La Nation Bénin...
La
proposition du président Donald Trump visant à reconstruire la Bande de Gaza en
la transformant en une "Riviera du Moyen-Orient" soulève des questions
complexes au regard du principe d'autodétermination des peuples.
Le
principe de l'autodétermination a évolué d'une idée philosophique à une norme
du droit international, notamment dans le contexte de la décolonisation. Toutefois,
son application reste source de tensions, notamment lorsque
l'autodétermination entre en conflit
avec la souveraineté étatique.
L'idée
d'autodétermination trouve ses racines dans les Lumières et la philosophie
politique moderne :
-
Jean-Jacques Rousseau (1712-1778) développe la notion de souveraineté populaire
dans Le Contrat social(1762), affirmant que le pouvoir légitime doit émaner du
peuple.
-
La Révolution française (1789) promeut cette idée avec le droit des peuples à
disposer d'eux-mêmes, bien qu'elle soit appliquée de manière contradictoire à
travers l'expansion napoléonienne.
Au
XIXe siècle, le principe est invoqué dans les mouvements nationaux européens
(Italie, Allemagne, Pologne, Grèce) qui luttent pour leur indépendance face aux
empires multinationaux (Austro-Hongrois, Ottoman, Russe).
Le
président américain Woodrow Wilson, dans ses Quatorze Points (1918), défend le
droit des peuples à l'autodétermination après la Première Guerre mondiale. Cela
conduit au démembrement des empires européens et à la création de nouveaux
États en Europe.
Toutefois,
ce principe reste largement limité à l'Europe et n’est pas appliqué aux
colonies, toujours sous domination européenne.

====================

- [À FAIRE]
Poursuivez le texte ci-dessus sur l'autodétermination des peuples, en reprenant juste après sa dernière phrase.

- [DONNÉES BRUTES]
====================

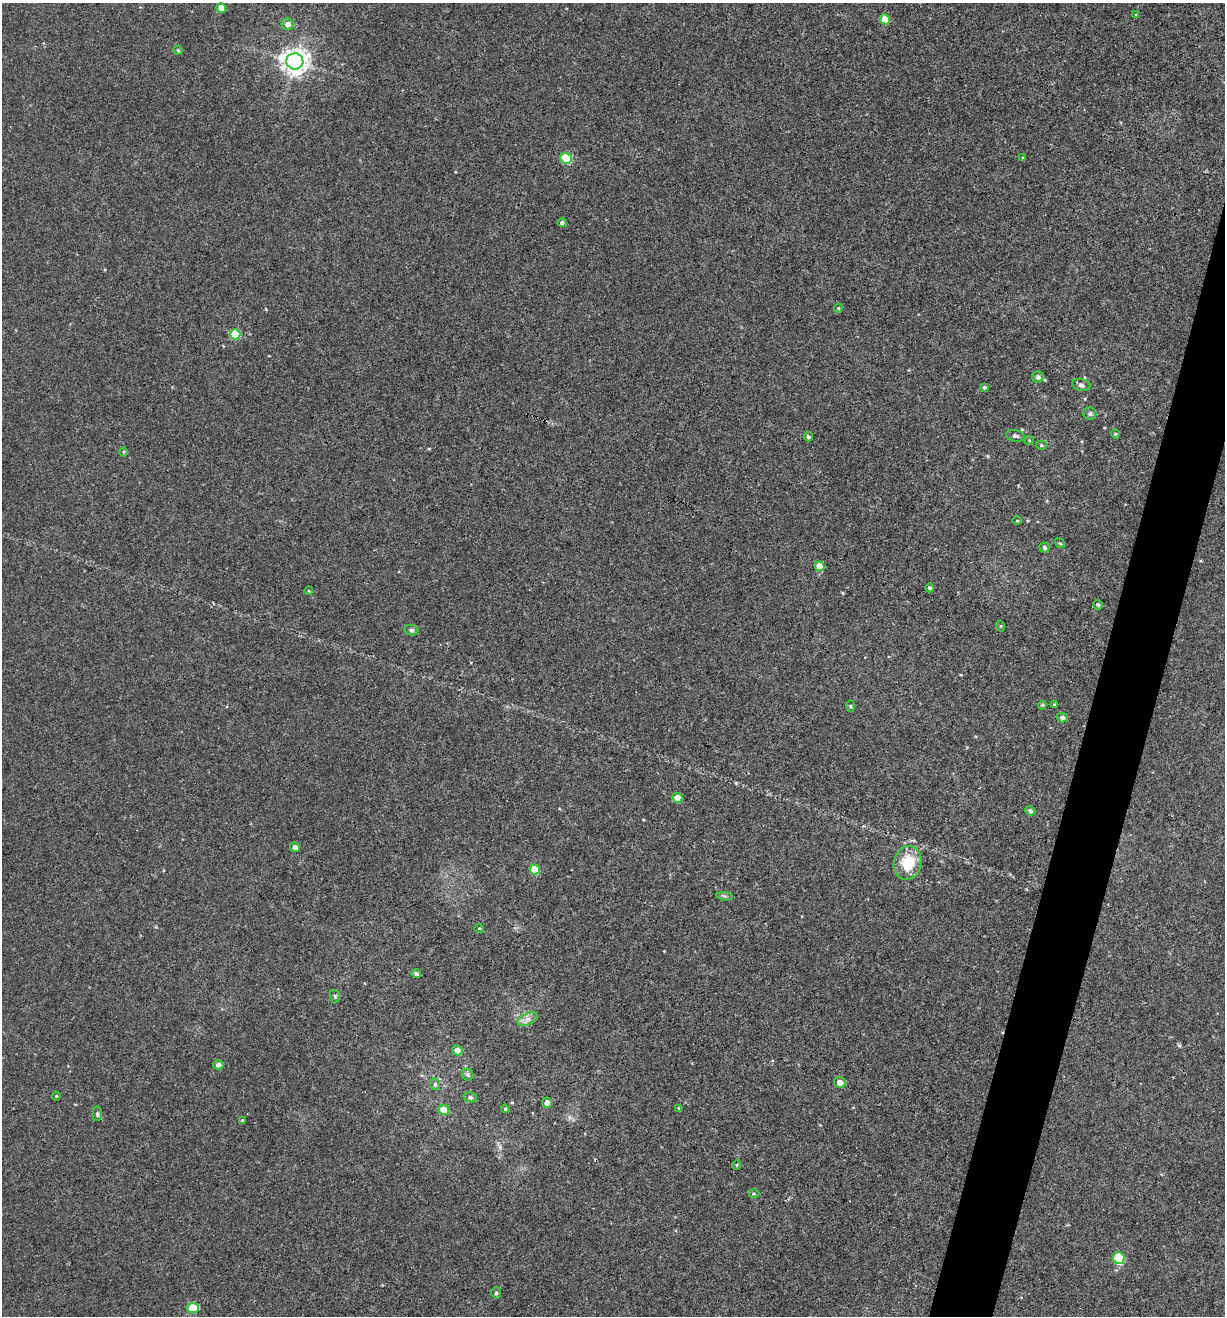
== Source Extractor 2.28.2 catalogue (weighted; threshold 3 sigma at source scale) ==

====================

- [RÉPONSE À L'EXERCICE]
Après
la Seconde Guerre mondiale, le principe prend de l'ampleur avec la Charte des
Nations Unies (1945), qui mentionne le droit des peuples à l'autodétermination.
Dans
les années 1960, avec la vague de décolonisation en Afrique et en Asie, l’Onu
adopte la résolution 1514 (1960), déclarant que la colonisation est contraire
aux droits fondamentaux.
De
nombreux États accèdent à l’indépendance, notamment grâce aux référendums ou
aux luttes armées.
L’analyse
de ce principe se décompose en trois volets (I) qu’il s’agit de croiser avec
l’actualité de la géopolitique contemporaine (II).
I
- Analyse
A/ Théorie de l'autodétermination des peuples
L'autodétermination est le droit pour un peuple de déterminer librement son statut politique et de poursuivre son développement économique, social et culturel sans ingérence extérieure. Ce principe est fondamental en droit international et est reconnu comme un droit impératif.
B/ Principe en droit international
Le
droit à l'autodétermination est inscrit dans la Charte des Nations unies,
notamment à l'article 1.2, qui stipule que l'un des buts de l'Onu est de
"développer entre les nations des relations amicales fondées sur le
respect du principe de l'égalité de droits des peuples et de leur droit à
disposer d'eux-mêmes".
Ce droit implique que les peuples peuvent choisir leur statut politique sans coercition extérieure.
C/ Doctrine de politique étrangère
La
proposition de Trump consiste à déplacer une grande partie de la population
palestinienne de Gaza vers des pays voisins tels que l'Égypte et la Jordanie,
puis à reconstruire la région en une zone touristique prospère.
Cette
approche a été critiquée par de nombreux dirigeants internationaux, y compris
le roi Abdallah II de Jordanie, qui a exprimé son opposition à tout déplacement
forcé des Palestiniens, le qualifiant de contraire au droit international et
assimilable à une "purification ethnique".
Du
point de vue de l'autodétermination, le déplacement forcé des Palestiniens de
leur territoire ancestral constitue une violation flagrante de leur droit à
déterminer leur propre avenir. Les habitants de Gaza ont exprimé leur
attachement profond à leur terre et leur refus de la quitter, malgré les
conditions de vie difficiles.
Ainsi, la mise en œuvre de ce plan sans le consentement des populations concernées serait en contradiction directe avec le principe d'autodétermination tel que défini par le droit international.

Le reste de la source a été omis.